Google's AlphaZero surpassed the sum of human chess knowledge -- in 4 hours

Google’s latest AI, AlphaZero, just defeated the world’s champion chess program Stockfish — after only four hours of learning, by itself, without any human input beyond the game’s rules.

Image via Pixabay.

Mastering chess can take us a lifetime, but with a big enough brain, it will hardly keep you occupied for one afternoon. At least, that’s the case with Google‘s newest AI installment AlphaZero. The program showcased a “superhuman performance” with the game, beating the world’s champion program Stockfish after only four hours’ practice.

To be blunt, this AI managed to surpass the highest peaks of human achievement in chess in half your shift.

Castle and rule

AlphaZero was instructed only on the ruleset of chess and nothing more. Starting without any strategy to use as a crutch, the AI needed only four hours to master the game to such an extent that it destroyed Stockfish — the highest-rated chess-playing program today.

The firm’s DeepMind division says that it played 100 games against Stockfish 8. Each program was given one minute’s worth of thinking time per move. AlphaZero won 25 games in which it played with white (gaining the first-move advantage) and a further three in which it played black. The two programs drew the remaining 72 games.

Stockfish 8 had previously won 2016’s Top Chess Engine Championship. The software was first released in 2008 and has been improved on by volunteers in the years since.

“We now know who our new overlord is,” quipped chess researcher David Kramaley, CEO of chess science website Chessable. “It will no doubt revolutionise the game, but think about how this could be applied outside chess. This algorithm could run cities, continents, universes.”

AlphaZero was developed at Google’s DeepMind labs and is a more generic version of AlphaGo Zero, the AI that ousted the human champion of Go, a Chinese board game considered to be the most difficult strategy game in the world. The Go victory was, so far, considered the bleeding edge of its ability, but DeepMind has kept working on and refining this AI, culminating in a startling success in October: a new, fully autonomous version of the AI, which only learned by playing against itself, never humans, bested all its previous incarnations.
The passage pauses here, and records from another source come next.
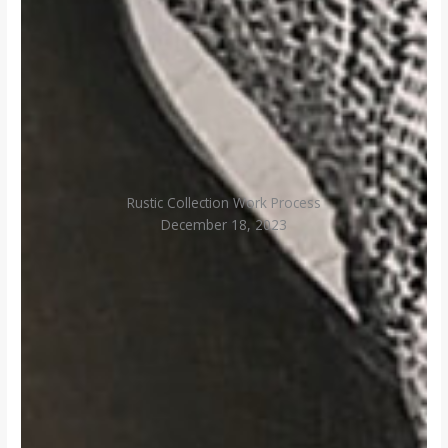
Rustic Collection Work Process
December 18, 2023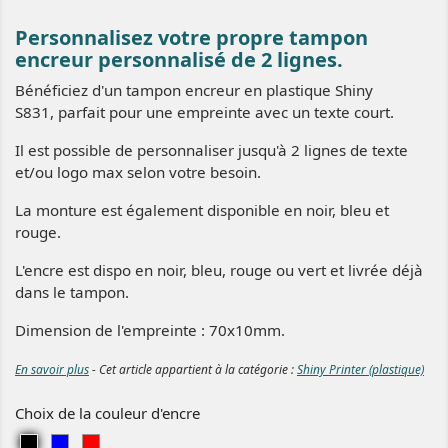
Personnalisez votre propre tampon
encreur personnalisé de 2 lignes.
Bénéficiez d'un tampon encreur en plastique Shiny
S831, parfait pour une empreinte avec un texte court.
Il est possible de personnaliser jusqu'à 2 lignes de texte
et/ou logo max selon votre besoin.
La monture est également disponible en noir, bleu et
rouge.
L'encre est dispo en noir, bleu, rouge ou vert et livrée déjà
dans le tampon.
Dimension de l'empreinte : 70x10mm.
En savoir plus
- Cet article appartient à la catégorie :
Shiny Printer (plastique)
Choix de la couleur d'encre
N
B
R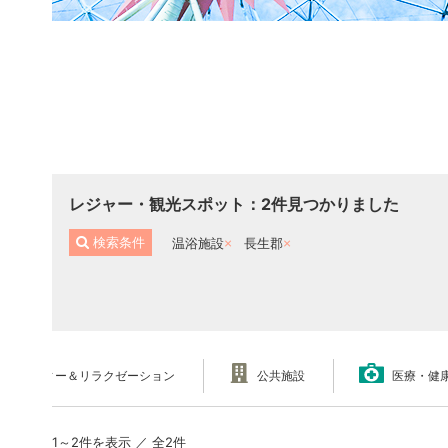
レジャー・観光スポット
：
2
件見つかりました
検索条件
温浴施設
長生郡
ビューティー＆リラクゼーション
公共施設
医療・健
1～2件を表示 ／ 全2件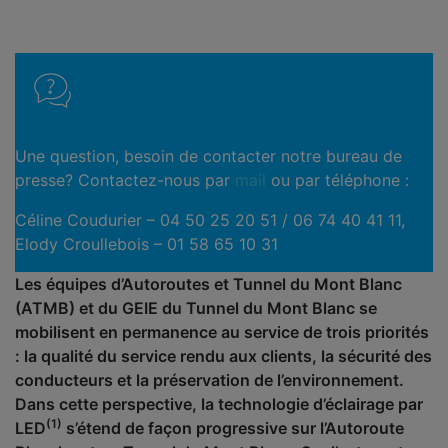
Une question, besoin de contacter notre bureau de
presse? Contactez-nous par
mail
ou par téléphone :
Céline Coudurier – 04 50 25 20 51 / 06 74 40 41 11,
Elody Croullebois – 01 58 65 10 31
Les équipes d’Autoroutes et Tunnel du Mont Blanc
(ATMB) et du GEIE du Tunnel du Mont Blanc se
mobilisent en permanence au service de trois priorités
: la qualité du service rendu aux clients, la sécurité des
conducteurs et la préservation de l’environnement.
Dans cette perspective, la technologie d’éclairage par
(1)
LED
s’étend de façon progressive sur l’Autoroute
By contrast, AlphaGo Zero’s predecessors learned how to play the game, in part, by watching moves made by human players. This was believed to help the fledgling software improve its game. However, in a slight blow to the human ego, it might have actually hindered the AI, considering that AlphaGo Zero’s fully self-reliant learning was so much more effective in a one-on-one competition.

“What we’re seeing here is a model free from human bias and presuppositions. It can learn whatever it determines is optimal, which may indeed be more nuanced that our own conceptions of the same,” MIT computer scientist Nick Hynes told Gizmodo following the October victory.

“It’s like an alien civilisation inventing its own mathematics.”

But it took AlphaZero less than two months to best even that achievement. In their new paper, the team showcases how the very latest AlphaZero AI takes this self-playing method — called reinforcement learning — and mixes it with a much more generally-applicable frame of thought. All in all, this allows the AI to understand and solve a broader range of problems. It doesn’t play just chess, but also Shogi (Japanese chess) as well as Go — and it took only two and eight hours respectively to master these games.

For now, Google’s scientists aren’t publicly commenting on the research, and the paper is still awaiting peer-review. But for now, one thing is certain: AlphaZero made a lot of waves in the chess community.

“I always wondered how it would be if a superior species landed on Earth and showed us how they played chess,” grandmaster Peter Nielsen told BBC.

“Now I know.”

Who knows, maybe AlphaZero will be the computer to finally crack chess forever.

The paper “Mastering Chess and Shogi by Self-Play with a General Reinforcement Learning Algorithm” has been published on Cornell University’s site arXiv.